TEXT BLOCK —
I circled back around after he stole my tip that time and gave more cash to the waitress.
There is literally no end to the stories I have about how he cheaped out on other people.
If I know I'm with a bad tipper, I give the tip directly to the wait staff.
Taking things you don't need, or even especially like, just because they are 'free' is cheap, not frugal.
Taking extra packets of cookies at a blood drive to take home for snacks later. The blood drive organization pays for those cookies and they're to help people who have donated -- not to provide snacks for you later.
Taking seeds from the free seed exchange at our community library, but never, ever, donating seeds back. (Even though a large sign encourages people to donate seeds if they take some, and there is a lot of information detailing how to do so.)
If you're always on the receiving end of others' generosity, but never returning that generosity (and are in a position to do so) then you're being cheap, not frugal.
What about taking things for free you don't need for resale?
I had a BFF who was a smaller size than me. I had gained weight. She saw some clothes I was going to take to either Goodwill or Consignment (I forget which) and had a fit: "Oh! These are so pretty. I wish I could wear them to work." So I gave them to her. Three weeks later, I was at the consignment store and what did I see on the racks? My clothes! My (now-former) BFF had taken them and consigned them. End of friewndship.
Oooh, now you've come to meddlin'! One of Kristen's good friends does this. I find it amusing, but never thought of it as cheap. (Still not sure I do, anyways.)
This may be an unpopular opinion, but I think it’s cheap - and distasteful - to accept or take an item that is free when your intention is to re-sell it for profit. I often offer items I could certainly sell myself to my neighborhood Buy Nothing group and add the latest book I’ve bought to my Little Free Library in front of my house. I do this so neighbors and community members can benefit, not so a reseller can cherry-pick the “profitable items” to make a buck. It is also cheap to take furniture or other useable items from curbs or stoops to resell as others may be truly in need of the item (tables, linens, plates, mugs, etc).
In my family, frugal is - penny wise, economical, careful. When you acquire inferior things they are cheap. When you are opposed to spending to better care for your own and not be a burden on someone else, that is stingy.
We went to lunch yesterday with my mom's oldest, dearest friends and one of them is very wealthy and when the bill came, I took it and paid and told them thank you for still including mom as she remembers them fondly. The one friend took me aside and said that was foolish as I wasn't even working. I assured her that all is well, even if I'm just a farmer now.

Records taken from a dataset —
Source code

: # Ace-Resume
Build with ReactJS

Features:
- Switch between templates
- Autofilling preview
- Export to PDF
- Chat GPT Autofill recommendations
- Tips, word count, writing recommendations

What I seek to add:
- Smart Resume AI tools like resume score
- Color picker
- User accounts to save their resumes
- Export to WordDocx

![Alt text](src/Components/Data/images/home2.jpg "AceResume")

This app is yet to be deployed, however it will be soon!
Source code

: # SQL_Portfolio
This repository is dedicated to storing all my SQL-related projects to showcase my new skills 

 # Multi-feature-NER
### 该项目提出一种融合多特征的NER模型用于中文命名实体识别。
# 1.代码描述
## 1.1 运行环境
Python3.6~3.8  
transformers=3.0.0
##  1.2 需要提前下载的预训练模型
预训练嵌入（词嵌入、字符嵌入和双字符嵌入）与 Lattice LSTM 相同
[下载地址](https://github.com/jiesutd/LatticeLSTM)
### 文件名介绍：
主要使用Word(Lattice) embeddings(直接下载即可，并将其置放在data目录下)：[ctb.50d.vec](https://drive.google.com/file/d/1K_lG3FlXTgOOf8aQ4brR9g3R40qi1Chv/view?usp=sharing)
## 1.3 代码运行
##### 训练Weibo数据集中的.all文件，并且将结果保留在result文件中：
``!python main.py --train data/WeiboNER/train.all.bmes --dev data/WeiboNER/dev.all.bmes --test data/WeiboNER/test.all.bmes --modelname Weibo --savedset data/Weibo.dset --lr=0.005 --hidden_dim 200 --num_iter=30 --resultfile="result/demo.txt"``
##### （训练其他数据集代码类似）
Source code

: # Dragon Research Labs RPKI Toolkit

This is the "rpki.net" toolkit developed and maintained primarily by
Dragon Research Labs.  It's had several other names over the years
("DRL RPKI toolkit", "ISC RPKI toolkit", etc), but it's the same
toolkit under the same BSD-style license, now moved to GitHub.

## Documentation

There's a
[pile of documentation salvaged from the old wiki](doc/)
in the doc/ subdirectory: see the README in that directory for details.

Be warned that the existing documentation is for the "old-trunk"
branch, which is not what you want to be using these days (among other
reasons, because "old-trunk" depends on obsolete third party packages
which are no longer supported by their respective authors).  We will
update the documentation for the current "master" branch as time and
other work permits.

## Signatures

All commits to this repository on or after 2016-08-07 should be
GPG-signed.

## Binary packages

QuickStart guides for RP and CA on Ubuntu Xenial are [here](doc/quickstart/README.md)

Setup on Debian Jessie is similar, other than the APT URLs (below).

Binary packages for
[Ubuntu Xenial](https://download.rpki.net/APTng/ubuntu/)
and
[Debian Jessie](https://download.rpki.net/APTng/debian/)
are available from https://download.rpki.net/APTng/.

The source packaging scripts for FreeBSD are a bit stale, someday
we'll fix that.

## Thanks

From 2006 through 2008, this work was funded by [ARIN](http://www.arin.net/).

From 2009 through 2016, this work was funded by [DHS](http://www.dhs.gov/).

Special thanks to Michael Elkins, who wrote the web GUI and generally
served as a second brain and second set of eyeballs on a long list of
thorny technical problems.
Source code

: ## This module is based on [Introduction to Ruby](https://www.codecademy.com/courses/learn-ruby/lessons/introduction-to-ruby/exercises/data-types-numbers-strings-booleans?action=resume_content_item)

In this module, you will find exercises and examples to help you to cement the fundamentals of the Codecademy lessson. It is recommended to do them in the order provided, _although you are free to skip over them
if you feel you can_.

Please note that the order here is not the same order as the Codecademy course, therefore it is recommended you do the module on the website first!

TO DO — From the discussion of cheap versus frugal behavior above, transcribe word for word the passage that opens with the words containing "This may be" and closes with "that is stingy.".

TASK ANSWER —
This may be an unpopular opinion, but I think it’s cheap - and distasteful - to accept or take an item that is free when your intention is to re-sell it for profit. I often offer items I could certainly sell myself to my neighborhood Buy Nothing group and add the latest book I’ve bought to my Little Free Library in front of my house. I do this so neighbors and community members can benefit, not so a reseller can cherry-pick the “profitable items” to make a buck. It is also cheap to take furniture or other useable items from curbs or stoops to resell as others may be truly in need of the item (tables, linens, plates, mugs, etc).
In my family, frugal is - penny wise, economical, careful. When you acquire inferior things they are cheap. When you are opposed to spending to better care for your own and not be a burden on someone else, that is stingy.